Text block:
-*-*-

He told me his condom was going to expire tomorrow and he needed to use it. I can't believe I fell for it.
She told me I had to leave by four. We fucked until six thirty and we are the champions played on the way home. Yeah god knew
I'm in new territory... I've never had to convince a guy to let me give him head as an apology.
Blonde 1 is sitting on the floor crying and blonde 2 is asleep with her face in the toilet. This isn't what I had in mind when they asked me back
Her little brother walked in right as I was finishing and was like "uhhh hey there's a lunar eclipse outside"
No that's sign language, not a drinking game. I tried to join
I have never smelled more like a drunk mariachi band than I do right now.
Pretty sure the girl next to me in Chipotle just came out to her mom.
I was just informed that I have the perfect belly button for body shots... Best compliment ever.
I hope you get stoned and think that you're a seal in shark infested waters
Turns out the dorm toilet can't take a punch. Gonna be a long year without Mexican food.
I should probably stop recommending my dentist to the different guys I'm seeing. That could be awkward in the future.
I told ya. I'm super awesome at making things super awkward. I'm the Awkwardnator.
Became friends with a girl at work today until I realized we have the same taste in men. And I thought only I liked red-bearded fat men
It doesn't matter if it's only been 3 days since you last changed your sheets. If your fuck buddy comments on how your bed smells like sex, it's time to change them again.

-*-*-

Entries shown:
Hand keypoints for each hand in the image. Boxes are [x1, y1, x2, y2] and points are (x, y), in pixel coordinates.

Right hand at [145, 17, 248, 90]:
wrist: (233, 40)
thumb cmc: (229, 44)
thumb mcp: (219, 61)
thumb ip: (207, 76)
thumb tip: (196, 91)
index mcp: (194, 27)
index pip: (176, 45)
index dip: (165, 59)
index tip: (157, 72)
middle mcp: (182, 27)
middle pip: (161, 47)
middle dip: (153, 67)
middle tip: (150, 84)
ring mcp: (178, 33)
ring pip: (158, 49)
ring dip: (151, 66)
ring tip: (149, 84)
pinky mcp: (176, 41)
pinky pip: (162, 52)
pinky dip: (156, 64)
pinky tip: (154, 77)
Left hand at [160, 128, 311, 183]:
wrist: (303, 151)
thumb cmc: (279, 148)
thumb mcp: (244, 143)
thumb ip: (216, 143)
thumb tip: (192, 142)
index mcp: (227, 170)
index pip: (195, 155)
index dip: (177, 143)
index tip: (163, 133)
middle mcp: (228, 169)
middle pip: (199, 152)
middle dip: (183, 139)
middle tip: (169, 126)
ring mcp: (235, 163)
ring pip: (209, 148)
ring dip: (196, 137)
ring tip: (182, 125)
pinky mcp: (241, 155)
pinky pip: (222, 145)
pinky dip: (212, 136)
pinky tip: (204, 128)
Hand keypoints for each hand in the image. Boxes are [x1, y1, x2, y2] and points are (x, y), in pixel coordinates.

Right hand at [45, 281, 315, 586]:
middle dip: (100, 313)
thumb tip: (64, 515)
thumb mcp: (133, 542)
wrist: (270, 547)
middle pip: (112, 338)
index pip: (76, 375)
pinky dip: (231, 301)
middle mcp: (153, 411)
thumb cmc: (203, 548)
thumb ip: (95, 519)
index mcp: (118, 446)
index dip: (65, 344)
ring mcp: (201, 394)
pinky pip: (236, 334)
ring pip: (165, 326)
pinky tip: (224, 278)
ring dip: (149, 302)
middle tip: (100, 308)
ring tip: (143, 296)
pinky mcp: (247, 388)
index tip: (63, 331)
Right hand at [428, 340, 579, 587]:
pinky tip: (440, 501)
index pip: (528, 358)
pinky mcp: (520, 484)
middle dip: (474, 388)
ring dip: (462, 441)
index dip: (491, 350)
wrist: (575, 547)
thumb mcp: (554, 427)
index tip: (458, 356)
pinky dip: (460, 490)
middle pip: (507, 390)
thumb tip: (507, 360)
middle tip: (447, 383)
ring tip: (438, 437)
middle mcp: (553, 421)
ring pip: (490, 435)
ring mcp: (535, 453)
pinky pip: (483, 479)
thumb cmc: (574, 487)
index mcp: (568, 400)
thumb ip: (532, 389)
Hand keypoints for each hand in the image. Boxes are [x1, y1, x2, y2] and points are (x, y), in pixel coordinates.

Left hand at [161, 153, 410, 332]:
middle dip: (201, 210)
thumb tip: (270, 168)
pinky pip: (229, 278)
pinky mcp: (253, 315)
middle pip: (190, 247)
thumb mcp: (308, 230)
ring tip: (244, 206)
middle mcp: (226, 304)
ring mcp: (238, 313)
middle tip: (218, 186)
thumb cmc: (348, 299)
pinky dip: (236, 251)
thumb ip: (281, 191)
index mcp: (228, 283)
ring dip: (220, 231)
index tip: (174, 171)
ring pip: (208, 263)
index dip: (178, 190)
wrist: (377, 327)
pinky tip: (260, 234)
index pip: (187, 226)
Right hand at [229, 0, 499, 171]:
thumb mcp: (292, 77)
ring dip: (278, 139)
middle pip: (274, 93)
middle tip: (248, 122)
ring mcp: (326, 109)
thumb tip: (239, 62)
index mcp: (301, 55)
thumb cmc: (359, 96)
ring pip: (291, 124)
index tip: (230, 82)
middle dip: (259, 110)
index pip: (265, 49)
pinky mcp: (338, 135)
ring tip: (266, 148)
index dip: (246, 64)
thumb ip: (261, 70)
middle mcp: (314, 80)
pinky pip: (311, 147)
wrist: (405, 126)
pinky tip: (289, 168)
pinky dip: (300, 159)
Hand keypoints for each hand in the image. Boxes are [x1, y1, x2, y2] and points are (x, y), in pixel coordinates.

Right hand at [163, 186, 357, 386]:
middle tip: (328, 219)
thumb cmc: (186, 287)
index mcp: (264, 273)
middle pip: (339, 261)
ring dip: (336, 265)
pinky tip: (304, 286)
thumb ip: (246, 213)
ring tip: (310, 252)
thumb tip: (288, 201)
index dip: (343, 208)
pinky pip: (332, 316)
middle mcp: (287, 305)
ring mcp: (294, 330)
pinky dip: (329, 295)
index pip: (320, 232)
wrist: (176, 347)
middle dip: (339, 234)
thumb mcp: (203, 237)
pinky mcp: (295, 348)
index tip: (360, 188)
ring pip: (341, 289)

-*-*-

Work to be completed: Sum up the short messages above in two sentences.

Result for this exercise: The messages are brief one-liners about sex, drinking and awkward moments, such as a guy claiming his condom would expire the next day and a girl's little brother walking in to announce a lunar eclipse. Others describe one blonde crying on the floor while another sleeps with her face in the toilet, a dorm toilet that couldn't take a punch, and a writer who calls themself the Awkwardnator.